**WORK REQUEST**
The material below includes pictures; leave them out and return only the lines between the line containing "Cole Pride Collection\n#pride" and the line containing "## Sample bibs", inclusive, word for word.

**INPUT DATA**

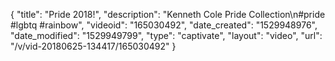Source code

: {
    "title": "Pride 2018!",
    "description": "Kenneth Cole Pride Collection\n#pride #lgbtq #rainbow",
    "videoid": "165030492",
    "date_created": "1529948976",
    "date_modified": "1529949799",
    "type": "captivate",
    "layout": "video",
    "url": "\/v\/vid-20180625-134417\/165030492"
}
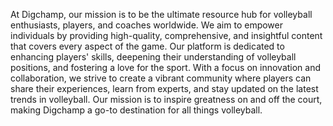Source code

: 
At Digchamp, our mission is to be the ultimate resource hub for volleyball enthusiasts, players, and coaches worldwide.
We aim to empower individuals by providing high-quality, comprehensive, and insightful content that covers every aspect of the game.
Our platform is dedicated to enhancing players' skills, deepening their understanding of volleyball positions, and fostering a love for the sport.
With a focus on innovation and collaboration, we strive to create a vibrant community where players can share their experiences,
learn from experts, and stay updated on the latest trends in volleyball. 
Our mission is to inspire greatness on and off the court, making Digchamp a go-to destination for all things volleyball.
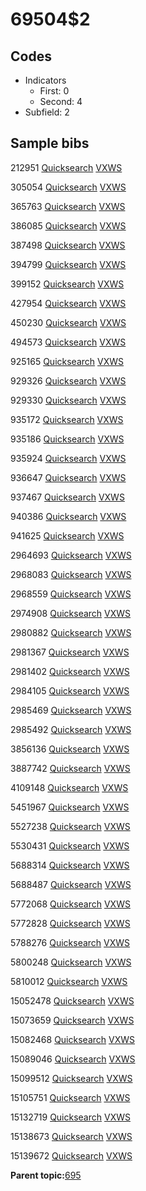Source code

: # 69504$2

## Codes

-   Indicators
    -   First: 0
    -   Second: 4
-   Subfield: 2

## Sample bibs

212951 [Quicksearch](https://search.library.yale.edu/catalog/212951) [VXWS](http://prodorbis.library.yale.edu:7014/vxws/GetHoldingsService?bibId=212951)

305054 [Quicksearch](https://search.library.yale.edu/catalog/305054) [VXWS](http://prodorbis.library.yale.edu:7014/vxws/GetHoldingsService?bibId=305054)

365763 [Quicksearch](https://search.library.yale.edu/catalog/365763) [VXWS](http://prodorbis.library.yale.edu:7014/vxws/GetHoldingsService?bibId=365763)

386085 [Quicksearch](https://search.library.yale.edu/catalog/386085) [VXWS](http://prodorbis.library.yale.edu:7014/vxws/GetHoldingsService?bibId=386085)

387498 [Quicksearch](https://search.library.yale.edu/catalog/387498) [VXWS](http://prodorbis.library.yale.edu:7014/vxws/GetHoldingsService?bibId=387498)

394799 [Quicksearch](https://search.library.yale.edu/catalog/394799) [VXWS](http://prodorbis.library.yale.edu:7014/vxws/GetHoldingsService?bibId=394799)

399152 [Quicksearch](https://search.library.yale.edu/catalog/399152) [VXWS](http://prodorbis.library.yale.edu:7014/vxws/GetHoldingsService?bibId=399152)

427954 [Quicksearch](https://search.library.yale.edu/catalog/427954) [VXWS](http://prodorbis.library.yale.edu:7014/vxws/GetHoldingsService?bibId=427954)

450230 [Quicksearch](https://search.library.yale.edu/catalog/450230) [VXWS](http://prodorbis.library.yale.edu:7014/vxws/GetHoldingsService?bibId=450230)

494573 [Quicksearch](https://search.library.yale.edu/catalog/494573) [VXWS](http://prodorbis.library.yale.edu:7014/vxws/GetHoldingsService?bibId=494573)

925165 [Quicksearch](https://search.library.yale.edu/catalog/925165) [VXWS](http://prodorbis.library.yale.edu:7014/vxws/GetHoldingsService?bibId=925165)

929326 [Quicksearch](https://search.library.yale.edu/catalog/929326) [VXWS](http://prodorbis.library.yale.edu:7014/vxws/GetHoldingsService?bibId=929326)

929330 [Quicksearch](https://search.library.yale.edu/catalog/929330) [VXWS](http://prodorbis.library.yale.edu:7014/vxws/GetHoldingsService?bibId=929330)

935172 [Quicksearch](https://search.library.yale.edu/catalog/935172) [VXWS](http://prodorbis.library.yale.edu:7014/vxws/GetHoldingsService?bibId=935172)

935186 [Quicksearch](https://search.library.yale.edu/catalog/935186) [VXWS](http://prodorbis.library.yale.edu:7014/vxws/GetHoldingsService?bibId=935186)

935924 [Quicksearch](https://search.library.yale.edu/catalog/935924) [VXWS](http://prodorbis.library.yale.edu:7014/vxws/GetHoldingsService?bibId=935924)

936647 [Quicksearch](https://search.library.yale.edu/catalog/936647) [VXWS](http://prodorbis.library.yale.edu:7014/vxws/GetHoldingsService?bibId=936647)

937467 [Quicksearch](https://search.library.yale.edu/catalog/937467) [VXWS](http://prodorbis.library.yale.edu:7014/vxws/GetHoldingsService?bibId=937467)

940386 [Quicksearch](https://search.library.yale.edu/catalog/940386) [VXWS](http://prodorbis.library.yale.edu:7014/vxws/GetHoldingsService?bibId=940386)

941625 [Quicksearch](https://search.library.yale.edu/catalog/941625) [VXWS](http://prodorbis.library.yale.edu:7014/vxws/GetHoldingsService?bibId=941625)

2964693 [Quicksearch](https://search.library.yale.edu/catalog/2964693) [VXWS](http://prodorbis.library.yale.edu:7014/vxws/GetHoldingsService?bibId=2964693)

2968083 [Quicksearch](https://search.library.yale.edu/catalog/2968083) [VXWS](http://prodorbis.library.yale.edu:7014/vxws/GetHoldingsService?bibId=2968083)

2968559 [Quicksearch](https://search.library.yale.edu/catalog/2968559) [VXWS](http://prodorbis.library.yale.edu:7014/vxws/GetHoldingsService?bibId=2968559)

2974908 [Quicksearch](https://search.library.yale.edu/catalog/2974908) [VXWS](http://prodorbis.library.yale.edu:7014/vxws/GetHoldingsService?bibId=2974908)

2980882 [Quicksearch](https://search.library.yale.edu/catalog/2980882) [VXWS](http://prodorbis.library.yale.edu:7014/vxws/GetHoldingsService?bibId=2980882)

2981367 [Quicksearch](https://search.library.yale.edu/catalog/2981367) [VXWS](http://prodorbis.library.yale.edu:7014/vxws/GetHoldingsService?bibId=2981367)

2981402 [Quicksearch](https://search.library.yale.edu/catalog/2981402) [VXWS](http://prodorbis.library.yale.edu:7014/vxws/GetHoldingsService?bibId=2981402)

2984105 [Quicksearch](https://search.library.yale.edu/catalog/2984105) [VXWS](http://prodorbis.library.yale.edu:7014/vxws/GetHoldingsService?bibId=2984105)

2985469 [Quicksearch](https://search.library.yale.edu/catalog/2985469) [VXWS](http://prodorbis.library.yale.edu:7014/vxws/GetHoldingsService?bibId=2985469)

2985492 [Quicksearch](https://search.library.yale.edu/catalog/2985492) [VXWS](http://prodorbis.library.yale.edu:7014/vxws/GetHoldingsService?bibId=2985492)

3856136 [Quicksearch](https://search.library.yale.edu/catalog/3856136) [VXWS](http://prodorbis.library.yale.edu:7014/vxws/GetHoldingsService?bibId=3856136)

3887742 [Quicksearch](https://search.library.yale.edu/catalog/3887742) [VXWS](http://prodorbis.library.yale.edu:7014/vxws/GetHoldingsService?bibId=3887742)

4109148 [Quicksearch](https://search.library.yale.edu/catalog/4109148) [VXWS](http://prodorbis.library.yale.edu:7014/vxws/GetHoldingsService?bibId=4109148)

5451967 [Quicksearch](https://search.library.yale.edu/catalog/5451967) [VXWS](http://prodorbis.library.yale.edu:7014/vxws/GetHoldingsService?bibId=5451967)

5527238 [Quicksearch](https://search.library.yale.edu/catalog/5527238) [VXWS](http://prodorbis.library.yale.edu:7014/vxws/GetHoldingsService?bibId=5527238)

5530431 [Quicksearch](https://search.library.yale.edu/catalog/5530431) [VXWS](http://prodorbis.library.yale.edu:7014/vxws/GetHoldingsService?bibId=5530431)

5688314 [Quicksearch](https://search.library.yale.edu/catalog/5688314) [VXWS](http://prodorbis.library.yale.edu:7014/vxws/GetHoldingsService?bibId=5688314)

5688487 [Quicksearch](https://search.library.yale.edu/catalog/5688487) [VXWS](http://prodorbis.library.yale.edu:7014/vxws/GetHoldingsService?bibId=5688487)

5772068 [Quicksearch](https://search.library.yale.edu/catalog/5772068) [VXWS](http://prodorbis.library.yale.edu:7014/vxws/GetHoldingsService?bibId=5772068)

5772828 [Quicksearch](https://search.library.yale.edu/catalog/5772828) [VXWS](http://prodorbis.library.yale.edu:7014/vxws/GetHoldingsService?bibId=5772828)

5788276 [Quicksearch](https://search.library.yale.edu/catalog/5788276) [VXWS](http://prodorbis.library.yale.edu:7014/vxws/GetHoldingsService?bibId=5788276)

5800248 [Quicksearch](https://search.library.yale.edu/catalog/5800248) [VXWS](http://prodorbis.library.yale.edu:7014/vxws/GetHoldingsService?bibId=5800248)

5810012 [Quicksearch](https://search.library.yale.edu/catalog/5810012) [VXWS](http://prodorbis.library.yale.edu:7014/vxws/GetHoldingsService?bibId=5810012)

15052478 [Quicksearch](https://search.library.yale.edu/catalog/15052478) [VXWS](http://prodorbis.library.yale.edu:7014/vxws/GetHoldingsService?bibId=15052478)

15073659 [Quicksearch](https://search.library.yale.edu/catalog/15073659) [VXWS](http://prodorbis.library.yale.edu:7014/vxws/GetHoldingsService?bibId=15073659)

15082468 [Quicksearch](https://search.library.yale.edu/catalog/15082468) [VXWS](http://prodorbis.library.yale.edu:7014/vxws/GetHoldingsService?bibId=15082468)

15089046 [Quicksearch](https://search.library.yale.edu/catalog/15089046) [VXWS](http://prodorbis.library.yale.edu:7014/vxws/GetHoldingsService?bibId=15089046)

15099512 [Quicksearch](https://search.library.yale.edu/catalog/15099512) [VXWS](http://prodorbis.library.yale.edu:7014/vxws/GetHoldingsService?bibId=15099512)

15105751 [Quicksearch](https://search.library.yale.edu/catalog/15105751) [VXWS](http://prodorbis.library.yale.edu:7014/vxws/GetHoldingsService?bibId=15105751)

15132719 [Quicksearch](https://search.library.yale.edu/catalog/15132719) [VXWS](http://prodorbis.library.yale.edu:7014/vxws/GetHoldingsService?bibId=15132719)

15138673 [Quicksearch](https://search.library.yale.edu/catalog/15138673) [VXWS](http://prodorbis.library.yale.edu:7014/vxws/GetHoldingsService?bibId=15138673)

15139672 [Quicksearch](https://search.library.yale.edu/catalog/15139672) [VXWS](http://prodorbis.library.yale.edu:7014/vxws/GetHoldingsService?bibId=15139672)

**Parent topic:**[695](../../tags/695/695.md)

**WRITTEN RESPONSE**
    "description": "Kenneth Cole Pride Collection\n#pride #lgbtq #rainbow",
    "videoid": "165030492",
    "date_created": "1529948976",
    "date_modified": "1529949799",
    "type": "captivate",
    "layout": "video",
    "url": "\/v\/vid-20180625-134417\/165030492"
}
Source code

: 
At Digchamp, our mission is to be the ultimate resource hub for volleyball enthusiasts, players, and coaches worldwide.
We aim to empower individuals by providing high-quality, comprehensive, and insightful content that covers every aspect of the game.
Our platform is dedicated to enhancing players' skills, deepening their understanding of volleyball positions, and fostering a love for the sport.
With a focus on innovation and collaboration, we strive to create a vibrant community where players can share their experiences,
learn from experts, and stay updated on the latest trends in volleyball. 
Our mission is to inspire greatness on and off the court, making Digchamp a go-to destination for all things volleyball.
Source code

: # 69504$2

## Codes

-   Indicators
    -   First: 0
    -   Second: 4
-   Subfield: 2

## Sample bibs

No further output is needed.